● **やること**:
以下の項目で「Answer」という文字列を含む行を数え、その数だけを答えてください。

● **物理量の読み取りデータ**:
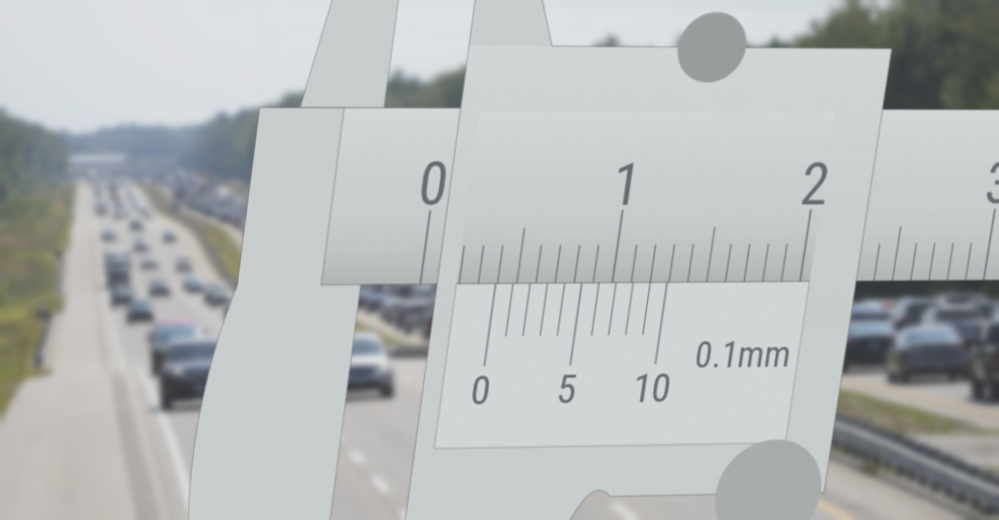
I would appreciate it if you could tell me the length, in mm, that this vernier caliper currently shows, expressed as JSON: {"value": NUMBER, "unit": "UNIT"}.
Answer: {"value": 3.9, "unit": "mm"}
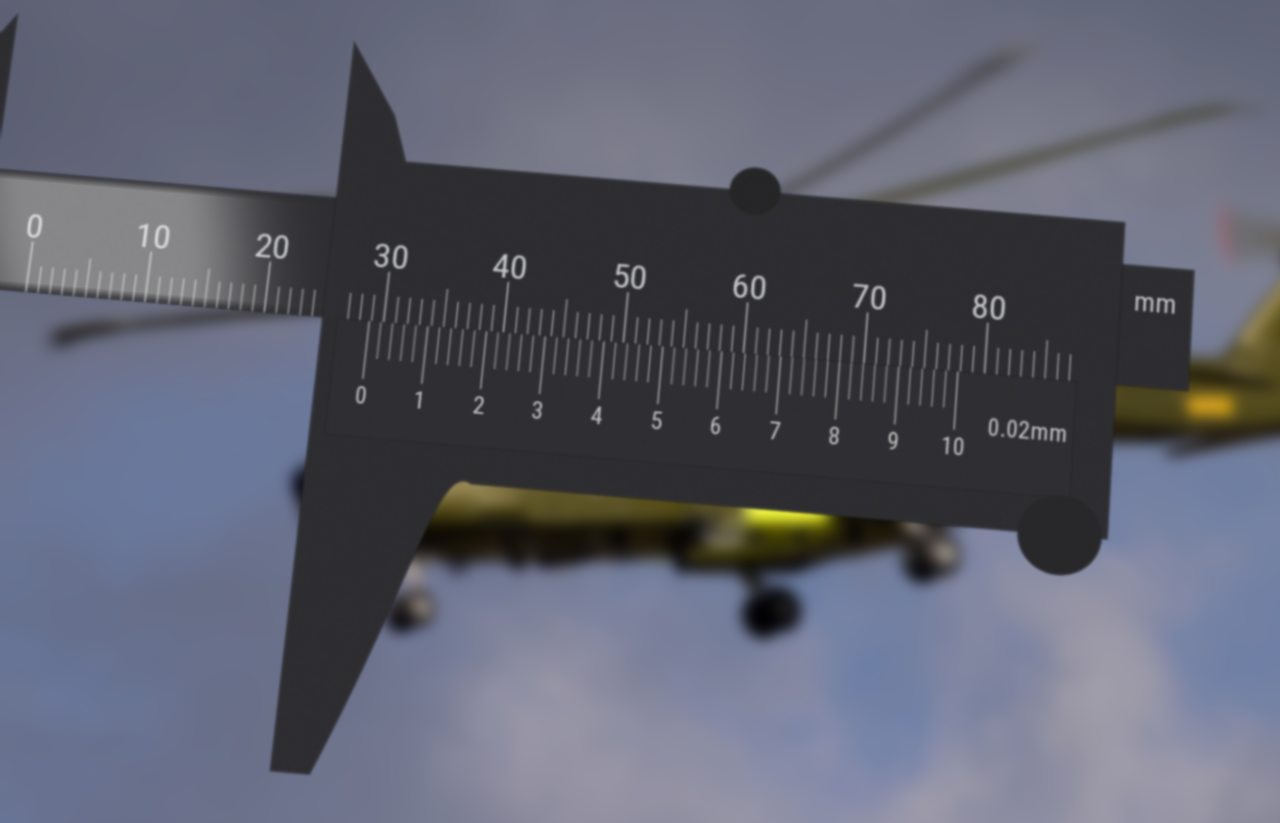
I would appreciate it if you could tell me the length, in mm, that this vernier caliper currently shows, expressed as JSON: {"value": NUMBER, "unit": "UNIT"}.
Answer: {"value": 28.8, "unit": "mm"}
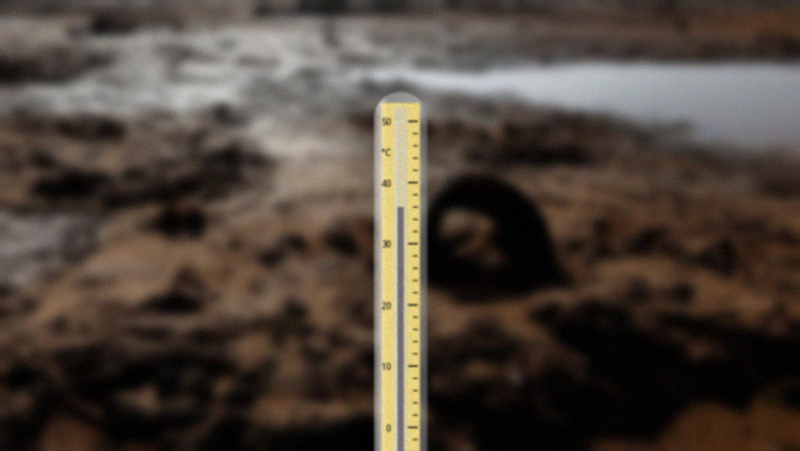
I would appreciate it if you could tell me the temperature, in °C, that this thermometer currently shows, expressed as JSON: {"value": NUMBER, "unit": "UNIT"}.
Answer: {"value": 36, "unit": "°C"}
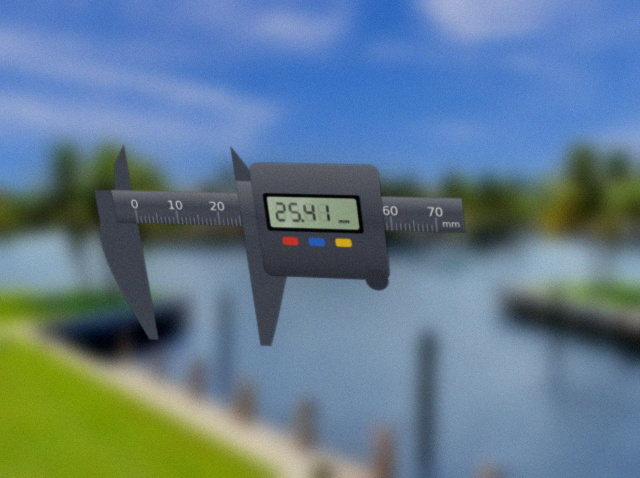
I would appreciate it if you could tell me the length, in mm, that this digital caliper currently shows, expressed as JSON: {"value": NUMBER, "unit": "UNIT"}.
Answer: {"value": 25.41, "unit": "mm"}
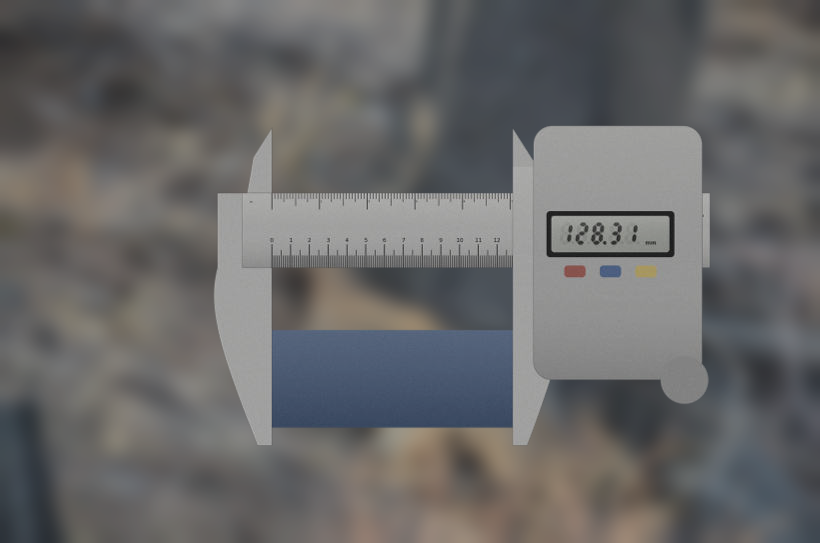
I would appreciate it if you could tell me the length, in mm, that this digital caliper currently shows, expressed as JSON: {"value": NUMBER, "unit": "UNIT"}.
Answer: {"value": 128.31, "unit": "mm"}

==

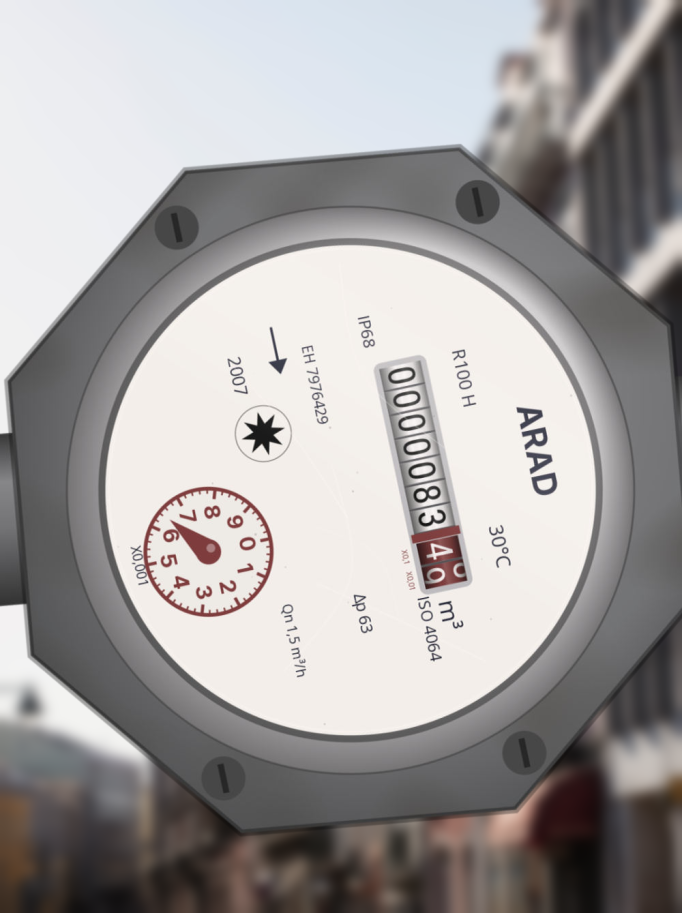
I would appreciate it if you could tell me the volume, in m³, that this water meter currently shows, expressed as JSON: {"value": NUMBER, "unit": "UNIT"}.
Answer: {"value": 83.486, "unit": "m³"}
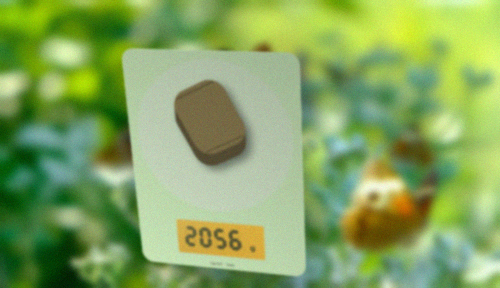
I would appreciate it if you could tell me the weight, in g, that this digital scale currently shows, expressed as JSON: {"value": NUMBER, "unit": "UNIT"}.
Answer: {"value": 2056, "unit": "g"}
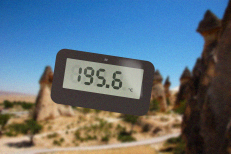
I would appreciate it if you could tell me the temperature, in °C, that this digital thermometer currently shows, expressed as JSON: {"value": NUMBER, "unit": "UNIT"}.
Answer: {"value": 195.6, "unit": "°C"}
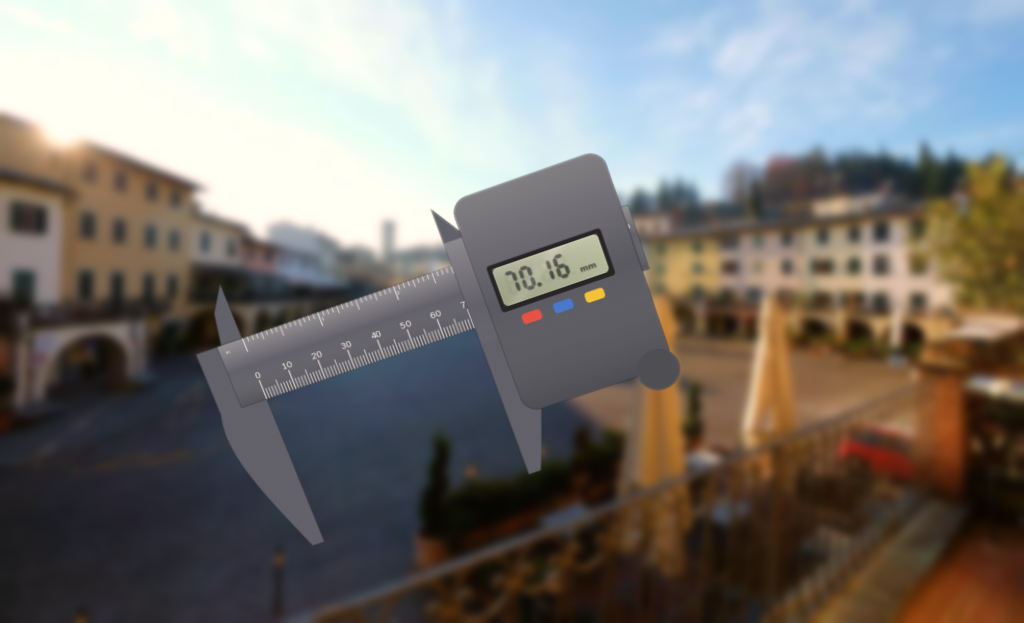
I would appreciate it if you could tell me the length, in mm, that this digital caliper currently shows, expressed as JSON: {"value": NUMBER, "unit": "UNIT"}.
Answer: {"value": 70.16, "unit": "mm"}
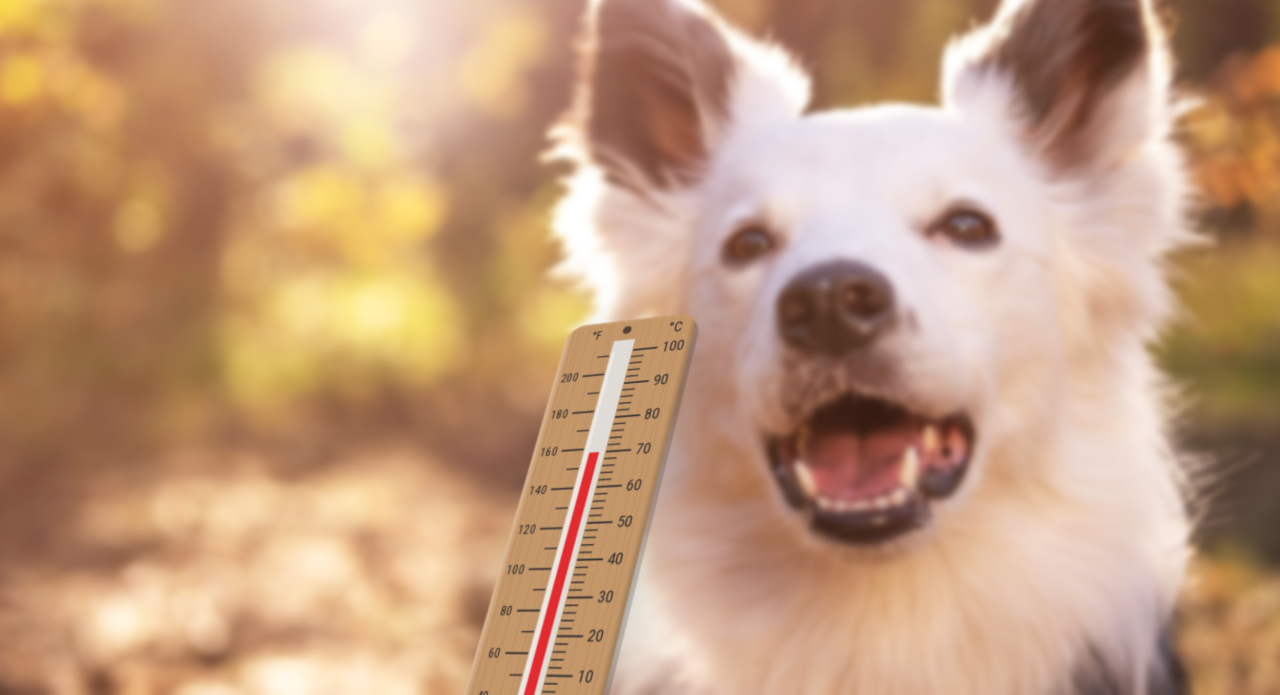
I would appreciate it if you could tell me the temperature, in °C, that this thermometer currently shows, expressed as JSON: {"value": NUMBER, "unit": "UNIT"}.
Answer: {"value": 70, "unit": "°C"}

● **結果**:
10